Randomized and quasi-randomized controlled trials with randomisation at either the individual or cluster level comparing injected or oral iodine supplementation (such as tablets, capsules, drops) during preconception, pregnancy or the postpartum period irrespective of iodine compound, dose, frequency or duration.
Two review authors independently assessed trial eligibility, risk of bias, extracted data and conducted checks for accuracy. We used the GRADE approach to assess the quality of the evidence for primary outcomes.
We anticipated high heterogeneity among trials, and we pooled trial results using random-effects models and were cautious in our interpretation of the pooled results.
We included 14 studies and excluded 48 studies. We identified five ongoing or unpublished studies and two studies are awaiting classification. Eleven trials involving over 2700 women contributed data for the comparisons in this review (in three trials, the primary or secondary outcomes were not reported).
Maternal primary outcomes
Iodine supplementation decreased the likelihood of the adverse effect of postpartum hyperthyroidism by 68% (average risk ratio (RR) 0.32; 95% confidence interval (CI) 0.11 to 0.91, three trials in mild to moderate iodine deficiency settings, 543 women, no statistical heterogeneity, low-quality evidence) and increased the likelihood of the adverse effect of digestive intolerance in pregnancy by 15 times (average RR 15.33; 95% CI 2.07 to 113.70, one trial in a mild-deficiency setting, 76 women, very low-quality evidence).
There were no clear differences between groups for hypothyroidism in pregnancy or postpartum (pregnancy: average RR 1.90; 95% CI 0.57 to 6.38, one trial, 365 women, low-quality evidence, and postpartum: average RR 0.44; 95% CI 0.06 to 3.42, three trials, 540 women, no statistical heterogeneity, low-quality evidence), preterm birth (average RR 0.71; 95% CI 0.30 to 1.66, two trials, 376 women, statistical heterogeneity, low-quality evidence) or the maternal adverse effects of elevated thyroid peroxidase antibodies (TPO-ab) in pregnancy or postpartum (average RR 0.95; 95% CI 0.44 to 2.07, one trial, 359 women, low-quality evidence, average RR 1.01; 95% CI 0.78 to 1.30, three trials, 397 women, no statistical heterogeneity, low-quality evidence), or hyperthyroidism in pregnancy (average RR 1.90; 95% CI 0.57 to 6.38, one trial, 365 women, low-quality evidence). All of the trials contributing data to these outcomes took place in settings with mild to moderate iodine deficiency.
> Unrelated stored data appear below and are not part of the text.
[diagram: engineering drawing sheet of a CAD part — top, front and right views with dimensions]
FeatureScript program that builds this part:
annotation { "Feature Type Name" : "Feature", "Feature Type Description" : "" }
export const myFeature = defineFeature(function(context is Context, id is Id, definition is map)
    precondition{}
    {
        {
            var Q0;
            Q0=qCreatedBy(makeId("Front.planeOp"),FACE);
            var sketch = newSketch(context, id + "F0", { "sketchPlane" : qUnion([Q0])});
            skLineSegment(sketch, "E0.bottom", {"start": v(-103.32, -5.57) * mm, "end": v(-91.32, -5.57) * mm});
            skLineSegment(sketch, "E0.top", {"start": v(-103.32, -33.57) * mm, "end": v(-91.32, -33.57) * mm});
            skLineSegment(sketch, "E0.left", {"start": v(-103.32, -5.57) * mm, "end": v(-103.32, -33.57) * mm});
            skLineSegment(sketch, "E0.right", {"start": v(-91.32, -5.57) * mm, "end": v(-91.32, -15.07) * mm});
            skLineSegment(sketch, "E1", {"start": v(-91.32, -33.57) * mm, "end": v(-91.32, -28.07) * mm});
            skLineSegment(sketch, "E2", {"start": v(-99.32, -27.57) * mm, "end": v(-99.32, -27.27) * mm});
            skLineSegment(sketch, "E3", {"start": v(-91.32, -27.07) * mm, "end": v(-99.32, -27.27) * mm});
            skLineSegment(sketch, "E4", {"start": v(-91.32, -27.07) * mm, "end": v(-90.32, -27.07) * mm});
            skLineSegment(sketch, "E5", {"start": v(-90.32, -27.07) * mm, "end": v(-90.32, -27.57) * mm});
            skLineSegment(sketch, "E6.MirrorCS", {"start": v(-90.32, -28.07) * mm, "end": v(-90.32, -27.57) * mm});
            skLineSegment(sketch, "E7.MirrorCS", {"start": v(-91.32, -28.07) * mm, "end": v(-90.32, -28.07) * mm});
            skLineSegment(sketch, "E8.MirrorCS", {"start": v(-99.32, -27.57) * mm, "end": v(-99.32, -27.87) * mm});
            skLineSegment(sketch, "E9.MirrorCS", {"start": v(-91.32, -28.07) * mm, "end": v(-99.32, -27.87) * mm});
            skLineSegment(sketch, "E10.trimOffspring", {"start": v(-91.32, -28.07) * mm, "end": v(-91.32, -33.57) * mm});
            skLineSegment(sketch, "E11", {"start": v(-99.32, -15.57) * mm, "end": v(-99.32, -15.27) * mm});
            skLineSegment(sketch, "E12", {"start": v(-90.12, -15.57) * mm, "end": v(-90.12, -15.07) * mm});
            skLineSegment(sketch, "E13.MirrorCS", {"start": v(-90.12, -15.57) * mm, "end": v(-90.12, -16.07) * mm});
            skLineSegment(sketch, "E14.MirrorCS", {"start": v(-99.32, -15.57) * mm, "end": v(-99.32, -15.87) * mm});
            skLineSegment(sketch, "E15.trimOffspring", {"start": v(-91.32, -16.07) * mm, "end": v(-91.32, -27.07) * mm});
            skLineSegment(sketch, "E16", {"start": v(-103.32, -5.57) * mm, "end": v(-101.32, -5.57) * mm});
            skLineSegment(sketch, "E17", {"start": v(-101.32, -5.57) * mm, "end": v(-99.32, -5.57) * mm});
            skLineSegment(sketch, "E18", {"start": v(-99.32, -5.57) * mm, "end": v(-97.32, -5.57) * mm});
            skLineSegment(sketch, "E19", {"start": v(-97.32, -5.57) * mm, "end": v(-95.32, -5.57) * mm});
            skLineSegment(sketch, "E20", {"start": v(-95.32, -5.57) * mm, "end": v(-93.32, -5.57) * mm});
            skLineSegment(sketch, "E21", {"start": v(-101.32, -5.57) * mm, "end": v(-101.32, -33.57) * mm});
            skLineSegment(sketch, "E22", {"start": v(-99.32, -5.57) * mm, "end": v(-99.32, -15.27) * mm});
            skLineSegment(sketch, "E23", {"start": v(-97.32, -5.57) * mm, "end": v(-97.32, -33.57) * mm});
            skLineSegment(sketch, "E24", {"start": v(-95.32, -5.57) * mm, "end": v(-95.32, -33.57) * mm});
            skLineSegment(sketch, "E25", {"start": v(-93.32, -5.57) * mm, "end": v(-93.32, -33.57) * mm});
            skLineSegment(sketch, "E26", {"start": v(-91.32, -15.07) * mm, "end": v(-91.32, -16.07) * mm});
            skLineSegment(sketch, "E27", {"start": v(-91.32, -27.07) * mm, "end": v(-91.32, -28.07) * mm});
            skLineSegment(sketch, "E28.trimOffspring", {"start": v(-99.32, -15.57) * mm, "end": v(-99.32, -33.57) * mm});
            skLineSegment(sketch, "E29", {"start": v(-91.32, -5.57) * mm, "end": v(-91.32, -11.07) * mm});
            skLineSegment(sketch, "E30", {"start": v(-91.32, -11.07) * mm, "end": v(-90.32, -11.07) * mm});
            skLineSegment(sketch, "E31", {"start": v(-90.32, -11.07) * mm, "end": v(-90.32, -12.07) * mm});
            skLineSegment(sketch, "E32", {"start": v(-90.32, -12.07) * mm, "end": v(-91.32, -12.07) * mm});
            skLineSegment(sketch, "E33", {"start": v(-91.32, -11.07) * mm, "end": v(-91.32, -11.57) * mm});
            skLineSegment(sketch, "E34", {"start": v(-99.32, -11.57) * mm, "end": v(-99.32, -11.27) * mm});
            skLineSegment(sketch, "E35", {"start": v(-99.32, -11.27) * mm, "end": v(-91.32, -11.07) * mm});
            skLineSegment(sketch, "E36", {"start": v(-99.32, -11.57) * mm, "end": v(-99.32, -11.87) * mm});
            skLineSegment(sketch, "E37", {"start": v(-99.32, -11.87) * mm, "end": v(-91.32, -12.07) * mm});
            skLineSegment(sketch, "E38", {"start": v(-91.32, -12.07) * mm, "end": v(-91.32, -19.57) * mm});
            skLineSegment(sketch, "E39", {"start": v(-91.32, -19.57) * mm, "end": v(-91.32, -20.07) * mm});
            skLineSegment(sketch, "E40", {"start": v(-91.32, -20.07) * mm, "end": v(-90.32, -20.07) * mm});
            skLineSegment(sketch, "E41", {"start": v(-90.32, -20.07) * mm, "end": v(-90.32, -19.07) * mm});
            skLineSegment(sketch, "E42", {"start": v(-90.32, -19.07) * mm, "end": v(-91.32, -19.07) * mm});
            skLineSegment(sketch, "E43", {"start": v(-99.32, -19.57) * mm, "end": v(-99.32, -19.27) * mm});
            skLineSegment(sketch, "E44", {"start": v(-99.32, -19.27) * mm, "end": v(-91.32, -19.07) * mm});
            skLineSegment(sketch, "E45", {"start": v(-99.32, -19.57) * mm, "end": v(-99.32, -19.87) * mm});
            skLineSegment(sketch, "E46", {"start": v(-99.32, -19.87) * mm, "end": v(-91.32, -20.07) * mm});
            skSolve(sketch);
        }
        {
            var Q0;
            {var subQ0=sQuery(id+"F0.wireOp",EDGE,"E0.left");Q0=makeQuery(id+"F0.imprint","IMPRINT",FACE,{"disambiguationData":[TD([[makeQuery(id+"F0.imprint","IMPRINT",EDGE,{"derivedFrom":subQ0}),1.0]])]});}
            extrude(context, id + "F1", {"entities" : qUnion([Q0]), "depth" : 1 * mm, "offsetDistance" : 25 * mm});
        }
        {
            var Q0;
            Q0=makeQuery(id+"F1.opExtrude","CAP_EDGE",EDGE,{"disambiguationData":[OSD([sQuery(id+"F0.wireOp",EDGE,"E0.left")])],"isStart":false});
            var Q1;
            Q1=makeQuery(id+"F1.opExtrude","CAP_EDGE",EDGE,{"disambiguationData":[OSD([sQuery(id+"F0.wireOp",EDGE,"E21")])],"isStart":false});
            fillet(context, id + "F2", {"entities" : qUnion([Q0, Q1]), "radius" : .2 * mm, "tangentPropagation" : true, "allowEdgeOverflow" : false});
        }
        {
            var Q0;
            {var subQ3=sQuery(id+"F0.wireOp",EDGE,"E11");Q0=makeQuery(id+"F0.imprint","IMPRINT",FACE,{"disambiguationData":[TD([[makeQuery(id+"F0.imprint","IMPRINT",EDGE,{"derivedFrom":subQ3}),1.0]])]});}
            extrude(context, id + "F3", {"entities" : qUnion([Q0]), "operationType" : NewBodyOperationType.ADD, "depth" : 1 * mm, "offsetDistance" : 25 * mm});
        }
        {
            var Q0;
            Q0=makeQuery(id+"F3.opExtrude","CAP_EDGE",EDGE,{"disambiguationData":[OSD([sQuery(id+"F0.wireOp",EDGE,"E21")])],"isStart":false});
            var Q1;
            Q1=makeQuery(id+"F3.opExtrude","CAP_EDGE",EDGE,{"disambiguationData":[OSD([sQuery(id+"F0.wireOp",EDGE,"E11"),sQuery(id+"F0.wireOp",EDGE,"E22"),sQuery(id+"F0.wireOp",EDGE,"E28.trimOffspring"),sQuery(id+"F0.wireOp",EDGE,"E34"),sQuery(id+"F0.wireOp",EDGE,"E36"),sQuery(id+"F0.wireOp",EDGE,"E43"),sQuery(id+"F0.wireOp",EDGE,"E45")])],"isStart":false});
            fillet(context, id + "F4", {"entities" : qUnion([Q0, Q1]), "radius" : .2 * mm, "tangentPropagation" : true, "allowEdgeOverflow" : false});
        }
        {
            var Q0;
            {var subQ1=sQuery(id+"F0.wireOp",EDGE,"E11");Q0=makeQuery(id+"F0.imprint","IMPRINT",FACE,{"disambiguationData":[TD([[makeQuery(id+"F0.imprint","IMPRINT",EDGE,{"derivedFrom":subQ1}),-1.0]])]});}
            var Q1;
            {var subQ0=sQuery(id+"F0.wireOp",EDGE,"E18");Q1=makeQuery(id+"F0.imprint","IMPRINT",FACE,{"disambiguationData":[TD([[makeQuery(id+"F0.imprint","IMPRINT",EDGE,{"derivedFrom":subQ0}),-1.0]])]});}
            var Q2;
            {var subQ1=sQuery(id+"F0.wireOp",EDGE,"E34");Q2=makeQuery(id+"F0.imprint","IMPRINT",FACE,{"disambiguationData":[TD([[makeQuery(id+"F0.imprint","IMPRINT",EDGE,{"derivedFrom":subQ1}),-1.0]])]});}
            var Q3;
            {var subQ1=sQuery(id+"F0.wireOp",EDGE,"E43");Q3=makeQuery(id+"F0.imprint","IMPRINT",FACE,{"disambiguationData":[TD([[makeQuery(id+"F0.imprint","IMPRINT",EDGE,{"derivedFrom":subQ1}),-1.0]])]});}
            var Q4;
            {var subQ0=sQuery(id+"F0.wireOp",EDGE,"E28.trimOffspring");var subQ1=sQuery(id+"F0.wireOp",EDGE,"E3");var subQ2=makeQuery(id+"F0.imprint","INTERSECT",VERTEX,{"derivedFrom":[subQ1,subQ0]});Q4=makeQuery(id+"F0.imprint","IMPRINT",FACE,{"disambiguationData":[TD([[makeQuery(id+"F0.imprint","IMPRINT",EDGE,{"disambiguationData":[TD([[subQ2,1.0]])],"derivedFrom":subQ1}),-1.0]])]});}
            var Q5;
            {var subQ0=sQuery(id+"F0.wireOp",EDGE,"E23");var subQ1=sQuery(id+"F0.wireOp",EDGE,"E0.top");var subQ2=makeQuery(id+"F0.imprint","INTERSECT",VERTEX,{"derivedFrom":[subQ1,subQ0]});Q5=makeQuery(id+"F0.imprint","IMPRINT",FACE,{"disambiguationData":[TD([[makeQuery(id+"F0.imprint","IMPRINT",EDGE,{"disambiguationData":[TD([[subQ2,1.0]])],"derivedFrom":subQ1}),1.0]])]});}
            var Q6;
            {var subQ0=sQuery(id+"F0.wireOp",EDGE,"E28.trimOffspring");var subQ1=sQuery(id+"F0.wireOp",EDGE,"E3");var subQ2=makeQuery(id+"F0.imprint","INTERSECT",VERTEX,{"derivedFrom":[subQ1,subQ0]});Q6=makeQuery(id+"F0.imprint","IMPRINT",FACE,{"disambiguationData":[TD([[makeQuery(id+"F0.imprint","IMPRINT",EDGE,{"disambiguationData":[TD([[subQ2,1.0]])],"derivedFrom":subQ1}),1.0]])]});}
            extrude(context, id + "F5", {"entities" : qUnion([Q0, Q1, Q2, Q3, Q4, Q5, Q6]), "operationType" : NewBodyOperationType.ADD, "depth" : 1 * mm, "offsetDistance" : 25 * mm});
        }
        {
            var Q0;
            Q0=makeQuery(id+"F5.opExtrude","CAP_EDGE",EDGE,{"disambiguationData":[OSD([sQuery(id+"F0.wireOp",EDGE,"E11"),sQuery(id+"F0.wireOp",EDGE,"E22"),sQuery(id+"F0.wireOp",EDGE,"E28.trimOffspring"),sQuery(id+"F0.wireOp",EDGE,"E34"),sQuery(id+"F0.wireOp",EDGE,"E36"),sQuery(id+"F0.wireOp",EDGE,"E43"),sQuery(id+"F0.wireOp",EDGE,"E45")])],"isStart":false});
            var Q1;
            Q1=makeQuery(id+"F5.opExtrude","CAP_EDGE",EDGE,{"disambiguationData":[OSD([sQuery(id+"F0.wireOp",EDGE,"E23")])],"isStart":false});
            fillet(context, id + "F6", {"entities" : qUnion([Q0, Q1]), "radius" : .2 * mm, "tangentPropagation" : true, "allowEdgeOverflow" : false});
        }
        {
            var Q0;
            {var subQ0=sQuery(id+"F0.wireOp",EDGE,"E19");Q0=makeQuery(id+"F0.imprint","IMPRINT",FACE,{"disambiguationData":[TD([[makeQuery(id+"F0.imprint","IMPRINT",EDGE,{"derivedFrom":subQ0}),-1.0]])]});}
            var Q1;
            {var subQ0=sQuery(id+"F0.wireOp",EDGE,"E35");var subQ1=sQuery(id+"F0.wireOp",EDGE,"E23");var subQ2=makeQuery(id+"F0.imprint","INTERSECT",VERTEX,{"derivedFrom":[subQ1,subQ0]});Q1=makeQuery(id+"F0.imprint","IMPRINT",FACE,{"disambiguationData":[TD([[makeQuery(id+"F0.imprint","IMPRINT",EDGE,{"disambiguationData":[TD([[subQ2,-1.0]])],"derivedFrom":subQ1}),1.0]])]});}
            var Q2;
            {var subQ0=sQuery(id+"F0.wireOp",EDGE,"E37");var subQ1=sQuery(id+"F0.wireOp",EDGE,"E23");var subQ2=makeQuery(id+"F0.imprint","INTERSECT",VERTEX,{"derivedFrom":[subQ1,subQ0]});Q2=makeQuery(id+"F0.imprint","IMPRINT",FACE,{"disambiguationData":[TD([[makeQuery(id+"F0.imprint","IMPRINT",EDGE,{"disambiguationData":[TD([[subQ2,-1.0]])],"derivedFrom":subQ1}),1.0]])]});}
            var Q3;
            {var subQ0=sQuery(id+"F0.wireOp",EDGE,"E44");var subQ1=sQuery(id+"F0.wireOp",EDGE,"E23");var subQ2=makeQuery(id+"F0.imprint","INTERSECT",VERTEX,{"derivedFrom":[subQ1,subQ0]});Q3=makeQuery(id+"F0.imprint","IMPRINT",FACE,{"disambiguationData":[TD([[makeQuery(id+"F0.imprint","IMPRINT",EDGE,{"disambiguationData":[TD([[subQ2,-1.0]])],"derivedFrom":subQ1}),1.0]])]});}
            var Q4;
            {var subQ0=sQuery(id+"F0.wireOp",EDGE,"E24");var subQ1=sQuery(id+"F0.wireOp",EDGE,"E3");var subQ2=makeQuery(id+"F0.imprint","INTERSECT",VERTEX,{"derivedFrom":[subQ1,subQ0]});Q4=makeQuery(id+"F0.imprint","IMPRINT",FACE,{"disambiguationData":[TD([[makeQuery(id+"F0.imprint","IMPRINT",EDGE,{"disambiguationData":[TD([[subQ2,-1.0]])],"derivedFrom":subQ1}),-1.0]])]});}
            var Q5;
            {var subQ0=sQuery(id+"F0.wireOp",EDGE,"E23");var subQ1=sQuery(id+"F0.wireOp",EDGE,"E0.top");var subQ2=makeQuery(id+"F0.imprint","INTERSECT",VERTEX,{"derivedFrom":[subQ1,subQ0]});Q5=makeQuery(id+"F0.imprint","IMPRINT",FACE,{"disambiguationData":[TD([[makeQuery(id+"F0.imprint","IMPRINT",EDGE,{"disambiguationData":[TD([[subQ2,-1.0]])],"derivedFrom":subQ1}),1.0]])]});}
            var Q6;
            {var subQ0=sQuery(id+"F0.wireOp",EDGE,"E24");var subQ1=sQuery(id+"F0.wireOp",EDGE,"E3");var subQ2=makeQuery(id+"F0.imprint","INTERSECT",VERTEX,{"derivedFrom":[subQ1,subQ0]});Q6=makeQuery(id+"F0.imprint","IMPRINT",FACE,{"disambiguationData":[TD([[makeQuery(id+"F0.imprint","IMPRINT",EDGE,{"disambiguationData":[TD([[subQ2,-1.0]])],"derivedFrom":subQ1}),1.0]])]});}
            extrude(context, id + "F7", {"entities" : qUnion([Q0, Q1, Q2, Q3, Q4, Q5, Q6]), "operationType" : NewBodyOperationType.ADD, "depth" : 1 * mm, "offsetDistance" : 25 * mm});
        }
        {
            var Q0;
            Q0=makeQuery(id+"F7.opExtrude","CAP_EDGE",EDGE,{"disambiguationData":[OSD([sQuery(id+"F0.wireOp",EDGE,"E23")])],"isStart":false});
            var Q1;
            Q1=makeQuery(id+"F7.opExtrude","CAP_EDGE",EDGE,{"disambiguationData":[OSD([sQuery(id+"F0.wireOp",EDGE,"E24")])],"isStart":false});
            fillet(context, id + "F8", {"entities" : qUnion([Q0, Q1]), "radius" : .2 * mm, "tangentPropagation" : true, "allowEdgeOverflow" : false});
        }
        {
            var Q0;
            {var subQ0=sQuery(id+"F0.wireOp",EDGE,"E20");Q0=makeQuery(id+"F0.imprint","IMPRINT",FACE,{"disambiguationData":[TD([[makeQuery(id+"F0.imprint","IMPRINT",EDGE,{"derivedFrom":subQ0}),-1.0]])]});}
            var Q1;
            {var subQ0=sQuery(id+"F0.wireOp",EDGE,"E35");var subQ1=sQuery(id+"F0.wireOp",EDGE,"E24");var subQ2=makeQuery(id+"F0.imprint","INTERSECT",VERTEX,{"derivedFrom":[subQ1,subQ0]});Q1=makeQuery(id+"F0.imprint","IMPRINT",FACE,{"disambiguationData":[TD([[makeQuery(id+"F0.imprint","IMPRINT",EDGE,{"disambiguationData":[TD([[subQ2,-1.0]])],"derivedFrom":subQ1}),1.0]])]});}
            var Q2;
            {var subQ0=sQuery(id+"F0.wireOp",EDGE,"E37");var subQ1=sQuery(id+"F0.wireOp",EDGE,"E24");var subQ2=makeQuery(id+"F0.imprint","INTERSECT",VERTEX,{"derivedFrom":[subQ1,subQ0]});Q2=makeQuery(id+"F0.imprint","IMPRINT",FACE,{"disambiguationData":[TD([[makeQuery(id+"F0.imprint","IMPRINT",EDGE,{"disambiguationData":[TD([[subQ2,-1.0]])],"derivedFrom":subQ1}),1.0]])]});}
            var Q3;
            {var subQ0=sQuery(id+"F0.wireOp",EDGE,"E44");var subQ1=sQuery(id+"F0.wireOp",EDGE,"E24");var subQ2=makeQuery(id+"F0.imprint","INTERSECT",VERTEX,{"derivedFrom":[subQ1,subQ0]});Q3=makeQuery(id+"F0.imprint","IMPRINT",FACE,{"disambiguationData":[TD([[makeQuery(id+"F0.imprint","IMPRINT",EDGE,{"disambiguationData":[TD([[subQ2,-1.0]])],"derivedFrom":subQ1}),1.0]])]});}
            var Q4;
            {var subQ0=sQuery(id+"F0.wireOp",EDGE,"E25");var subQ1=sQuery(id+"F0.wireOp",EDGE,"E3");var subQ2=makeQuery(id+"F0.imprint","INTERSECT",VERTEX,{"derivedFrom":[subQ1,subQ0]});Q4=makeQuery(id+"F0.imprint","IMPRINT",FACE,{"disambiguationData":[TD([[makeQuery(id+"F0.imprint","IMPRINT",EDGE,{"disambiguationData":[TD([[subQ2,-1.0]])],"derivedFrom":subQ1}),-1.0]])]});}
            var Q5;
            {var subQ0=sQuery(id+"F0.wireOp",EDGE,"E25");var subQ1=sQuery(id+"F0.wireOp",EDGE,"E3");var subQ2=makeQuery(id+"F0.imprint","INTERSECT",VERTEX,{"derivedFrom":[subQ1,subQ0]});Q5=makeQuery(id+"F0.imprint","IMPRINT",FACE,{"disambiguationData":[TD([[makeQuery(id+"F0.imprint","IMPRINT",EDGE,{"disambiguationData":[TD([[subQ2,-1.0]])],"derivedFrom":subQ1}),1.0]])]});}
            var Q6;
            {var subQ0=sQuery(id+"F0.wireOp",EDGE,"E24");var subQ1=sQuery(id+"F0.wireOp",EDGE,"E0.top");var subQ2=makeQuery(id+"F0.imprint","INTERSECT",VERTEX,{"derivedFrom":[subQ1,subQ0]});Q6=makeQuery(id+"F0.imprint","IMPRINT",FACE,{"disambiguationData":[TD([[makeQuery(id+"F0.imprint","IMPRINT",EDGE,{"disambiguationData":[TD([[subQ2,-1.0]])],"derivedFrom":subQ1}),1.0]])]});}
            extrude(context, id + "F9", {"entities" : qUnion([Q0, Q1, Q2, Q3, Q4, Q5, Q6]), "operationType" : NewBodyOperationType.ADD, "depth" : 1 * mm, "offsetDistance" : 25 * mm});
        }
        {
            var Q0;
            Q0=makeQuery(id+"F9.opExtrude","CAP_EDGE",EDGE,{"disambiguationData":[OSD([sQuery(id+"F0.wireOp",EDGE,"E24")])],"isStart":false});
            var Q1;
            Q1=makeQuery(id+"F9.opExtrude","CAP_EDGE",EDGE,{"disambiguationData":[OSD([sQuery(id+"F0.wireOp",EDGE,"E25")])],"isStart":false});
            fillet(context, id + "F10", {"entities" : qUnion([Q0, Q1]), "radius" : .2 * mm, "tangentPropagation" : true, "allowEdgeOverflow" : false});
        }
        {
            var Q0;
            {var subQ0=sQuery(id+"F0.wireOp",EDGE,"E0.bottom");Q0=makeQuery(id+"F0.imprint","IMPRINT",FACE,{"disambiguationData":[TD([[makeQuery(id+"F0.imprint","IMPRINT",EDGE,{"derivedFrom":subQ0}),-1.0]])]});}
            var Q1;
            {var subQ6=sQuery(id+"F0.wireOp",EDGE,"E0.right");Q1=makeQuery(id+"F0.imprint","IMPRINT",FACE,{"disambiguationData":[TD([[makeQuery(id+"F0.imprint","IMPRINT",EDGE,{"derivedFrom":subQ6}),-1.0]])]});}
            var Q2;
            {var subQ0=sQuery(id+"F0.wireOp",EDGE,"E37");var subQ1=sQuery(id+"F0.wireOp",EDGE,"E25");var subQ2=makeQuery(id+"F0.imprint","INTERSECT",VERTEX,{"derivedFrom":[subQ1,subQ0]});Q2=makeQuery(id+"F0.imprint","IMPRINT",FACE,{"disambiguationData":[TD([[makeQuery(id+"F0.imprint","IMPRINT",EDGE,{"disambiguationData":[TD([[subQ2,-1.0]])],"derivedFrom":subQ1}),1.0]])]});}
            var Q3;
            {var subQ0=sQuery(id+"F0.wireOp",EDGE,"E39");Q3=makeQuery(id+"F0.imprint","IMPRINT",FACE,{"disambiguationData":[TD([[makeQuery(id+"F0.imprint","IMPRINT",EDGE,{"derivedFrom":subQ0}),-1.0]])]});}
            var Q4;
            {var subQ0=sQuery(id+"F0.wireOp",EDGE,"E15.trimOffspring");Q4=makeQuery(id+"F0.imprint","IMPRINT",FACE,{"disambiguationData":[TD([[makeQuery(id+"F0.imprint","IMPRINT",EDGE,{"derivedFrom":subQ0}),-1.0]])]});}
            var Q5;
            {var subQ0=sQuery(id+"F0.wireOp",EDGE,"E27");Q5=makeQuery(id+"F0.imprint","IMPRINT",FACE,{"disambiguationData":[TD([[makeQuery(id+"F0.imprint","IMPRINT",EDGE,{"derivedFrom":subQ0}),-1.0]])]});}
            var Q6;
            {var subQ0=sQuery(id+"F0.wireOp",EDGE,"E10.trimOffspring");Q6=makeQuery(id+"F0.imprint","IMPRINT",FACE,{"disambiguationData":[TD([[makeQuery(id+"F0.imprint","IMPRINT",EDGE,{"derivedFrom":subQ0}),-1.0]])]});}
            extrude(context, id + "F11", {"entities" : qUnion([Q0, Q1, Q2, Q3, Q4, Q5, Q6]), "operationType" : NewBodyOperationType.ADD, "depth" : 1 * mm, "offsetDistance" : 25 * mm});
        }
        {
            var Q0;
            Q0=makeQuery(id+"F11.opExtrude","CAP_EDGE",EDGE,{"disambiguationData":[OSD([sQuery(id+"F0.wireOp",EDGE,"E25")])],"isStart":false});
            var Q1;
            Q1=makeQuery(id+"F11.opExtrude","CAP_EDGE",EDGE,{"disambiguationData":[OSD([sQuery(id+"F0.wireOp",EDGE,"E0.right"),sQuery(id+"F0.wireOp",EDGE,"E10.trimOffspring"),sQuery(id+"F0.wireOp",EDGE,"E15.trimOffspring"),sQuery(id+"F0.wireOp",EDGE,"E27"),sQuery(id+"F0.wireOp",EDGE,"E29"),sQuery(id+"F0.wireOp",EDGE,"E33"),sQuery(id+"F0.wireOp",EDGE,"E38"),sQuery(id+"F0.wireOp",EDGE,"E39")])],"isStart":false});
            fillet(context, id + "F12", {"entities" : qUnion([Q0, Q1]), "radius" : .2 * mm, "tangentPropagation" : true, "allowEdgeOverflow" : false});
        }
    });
Infant/child primary outcomes
Compared with those who did not receive iodine, those who received iodine supplements had a 34% lower likelihood of perinatal mortality, however this difference was not statistically significant (average RR 0.66; 95% CI 0.42 to 1.03, two trials, 457 assessments, low-quality evidence). All of the perinatal deaths occurred in one trial conducted in a severely iodine-deficient setting. There were no clear differences between groups for low birthweight (average RR 0.56; 95% CI 0.26 to 1.23, two trials, 377 infants, no statistical heterogeneity, low-quality evidence), neonatal hypothyroidism/elevated thyroid-stimulating hormone (TSH) (average RR 0.58; 95% CI 0.11 to 3.12, two trials, 260 infants, very low-quality evidence) or the adverse effect of elevated neonatal thyroid peroxidase antibodies (TPO-ab) (average RR 0.61; 95% CI 0.07 to 5.70, one trial, 108 infants, very low-quality evidence). All of the trials contributing data to these outcomes took place in areas with mild to moderate iodine deficiency. No trials reported on hypothyroidism/elevated TSH or any adverse effect beyond the neonatal period.